Boeing's chief safety officer pleaded not guilty Thursday on behalf of the aerospace giant to a criminal charge of conspiracy to commit fraud related to the crashes of two 737 MAX jets that killed 346 people.

The company officer, Mike Delaney, who made the plea in a federal court in Texas, said that Boeing was not guilty of concealing information about flight-control systems.

US District Court Judge Reed O'Connor of the Northern District of Texas last week ordered Boeing to be publicly arraigned on the felony charge, finding that the US Justice Department violated a victims' rights law by not including the families in a settlement between Boeing and the US government.

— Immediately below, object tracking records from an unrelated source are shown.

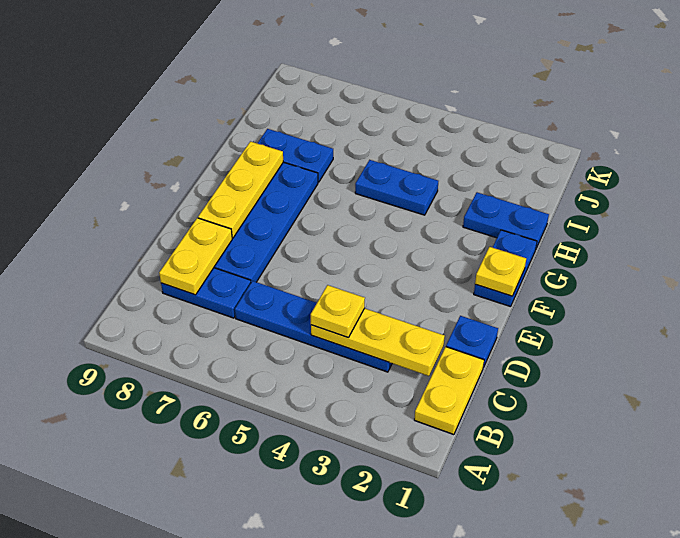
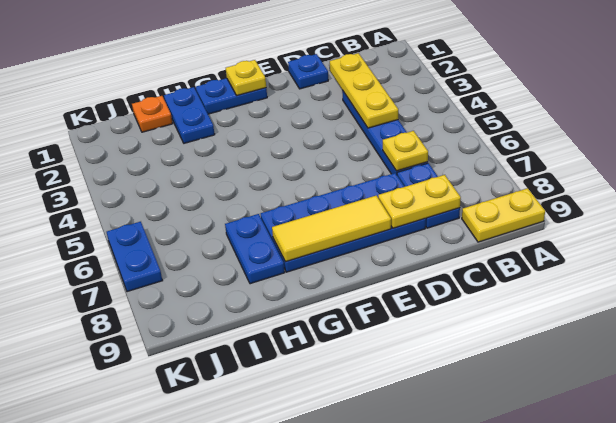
yellow 1x2 plate [414,347,484,435] -> yellow 1x2 plate moved to [462,188,545,242]
yellow 1x1 plate [311,285,365,338] -> yellow 1x1 plate moved to [383,131,428,171]
yellow 1x3 plate [198,142,283,238] -> yellow 1x3 tile [272,196,391,262]
blue 1x2 plate [355,160,438,215] -> blue 1x2 plate moved to [107,222,162,292]
none -> orange 1x1 plate [132,96,173,132]

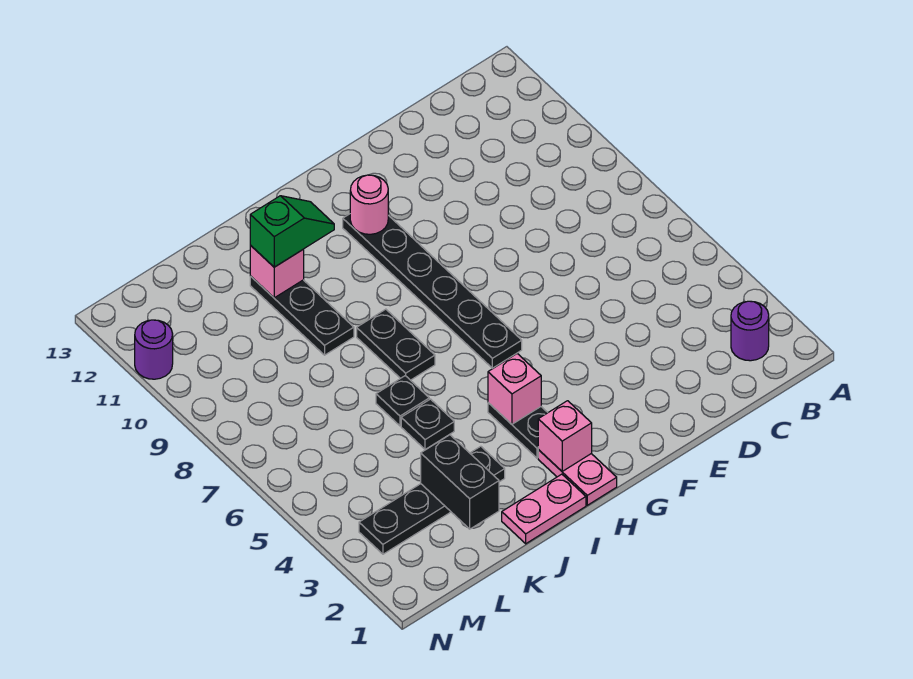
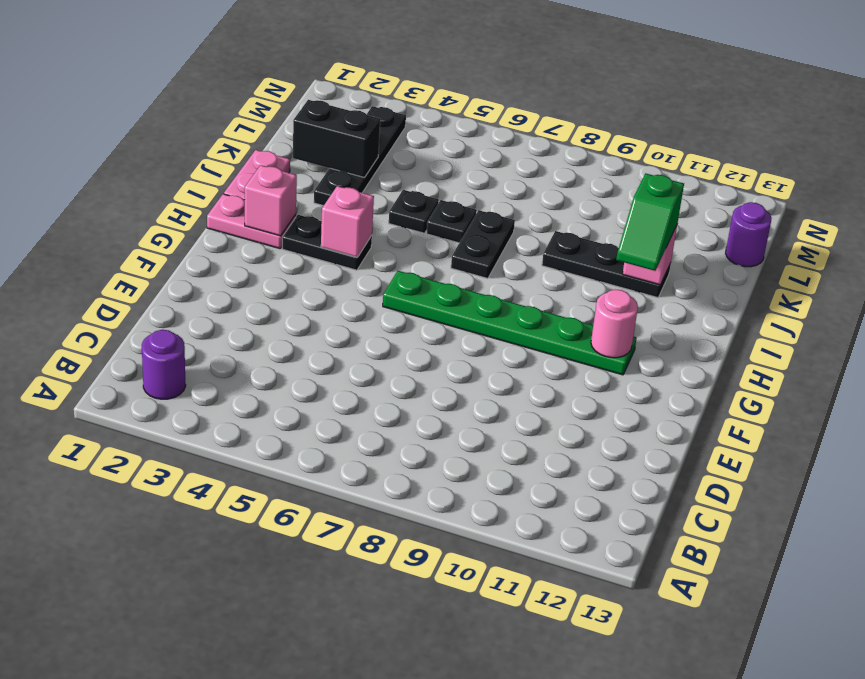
black 1x6 plate [343,214,522,368] -> green 1x6 plate [383,271,637,375]
black 1x2 plate [357,309,435,380] -> black 1x2 plate turned to [451,210,515,278]
purple 1x1 round brick [135,320,173,379] -> purple 1x1 round brick moved to [726,202,772,267]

In a brief filed with the court, families of the crash victims requested that the judge require Boeing to cooperate with an independent corporate monitor, who will evaluate the company's compliance with the terms of a deferred prosecution agreement with the Justice Department in 2021.

"Only an independent monitor — the proverbial second set of eyes — can begin to restore confidence in Boeing and ensure safety of the community," the families wrote in their court filing.

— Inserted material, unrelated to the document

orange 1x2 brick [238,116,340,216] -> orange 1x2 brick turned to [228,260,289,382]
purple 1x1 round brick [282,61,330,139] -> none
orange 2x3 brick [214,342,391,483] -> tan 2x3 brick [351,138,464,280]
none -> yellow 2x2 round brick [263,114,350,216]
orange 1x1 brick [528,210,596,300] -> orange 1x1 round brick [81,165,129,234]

The MAX jets first went into service in 2017. In October 2018, a MAX jet flown by Indonesian carrier Lion Air crashed into the Java Sea during a routine flight from Jakarta to Pangkal Pinang. A total of 189 passengers and crew died.

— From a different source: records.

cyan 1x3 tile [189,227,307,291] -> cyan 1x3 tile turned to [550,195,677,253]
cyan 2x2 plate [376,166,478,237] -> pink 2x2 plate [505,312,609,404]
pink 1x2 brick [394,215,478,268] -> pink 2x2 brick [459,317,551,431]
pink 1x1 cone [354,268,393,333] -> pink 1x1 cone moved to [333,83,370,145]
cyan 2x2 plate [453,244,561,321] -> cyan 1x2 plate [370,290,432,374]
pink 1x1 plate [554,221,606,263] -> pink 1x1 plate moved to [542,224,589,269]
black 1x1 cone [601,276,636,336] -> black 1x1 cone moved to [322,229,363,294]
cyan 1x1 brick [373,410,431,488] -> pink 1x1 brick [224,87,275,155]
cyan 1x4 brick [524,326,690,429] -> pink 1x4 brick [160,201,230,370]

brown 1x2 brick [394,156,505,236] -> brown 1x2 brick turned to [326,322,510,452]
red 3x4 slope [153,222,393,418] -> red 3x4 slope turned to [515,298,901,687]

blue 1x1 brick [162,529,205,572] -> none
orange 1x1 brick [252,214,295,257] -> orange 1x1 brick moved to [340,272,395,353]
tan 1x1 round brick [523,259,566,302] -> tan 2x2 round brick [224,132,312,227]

Less than six months later, in March 2019, a MAX jet flown by Ethiopian Airlines crashed a few minutes after takeoff, killing 149 passengers and crew, including 21 staff members of the United Nations.

An investigation showed that both accidents were triggered by design flaws, in particular the flight-control software MCAS. It was designed to assist pilots familiar with previous generations of the 737 and eliminate the need for costly extra training.

However, erroneous information from a single sensor caused the system to malfunction. In both crashes, it forced the jets into a nosedive that the pilots couldn't correct.

US investigations revealed that Boeing hadn't included information about the MCAS system in pilot manuals or training guidance and had deliberately sought to downplay the impact of the system in its communications with the US Federal Aviation Administration (FAA).

After the second crash, more than 380 MAX jets were grounded worldwide for 20 months, the longest such time in aviation history.

In 2021, the US government brought fraud charges against Boeing, and both parties eventually reached a settlement. Boeing agreed to pay $2.5 billion in damages and fines and to tighten safety compliances. If Boeing complied with the terms of the settlement, the federal government would drop fraud charges three years later.

The negotiation process was kept secret until the settlement was announced.

Many of the relatives of those killed in the crashes strongly objected.

"It was a sweetheart deal. It wasn't justice," Naoise Connolly Ryan of Ireland, whose husband Michael, 39, was killed in the Ethiopian crash, told NPR last year upon learning of the settlement. "And by giving this immunity, basically, the decision makers have not been held to account."

In the court brief, the relatives of the crash victims stated that Boeing "committed the deadliest corporate crime in US history", contending that the court has already determined that, "In sum, but for Boeing's criminal conspiracy to defraud the FAA, 346 people would not have lost their lives in the crashes."

During the arraignment on Thursday, Judge O'Connor allowed family members of some crash victims to be heard, ruling that federal law and criminal court rules "require this court to publicly arraign Boeing and permit the crime victims' representatives to be heard at or in advance of the proceeding".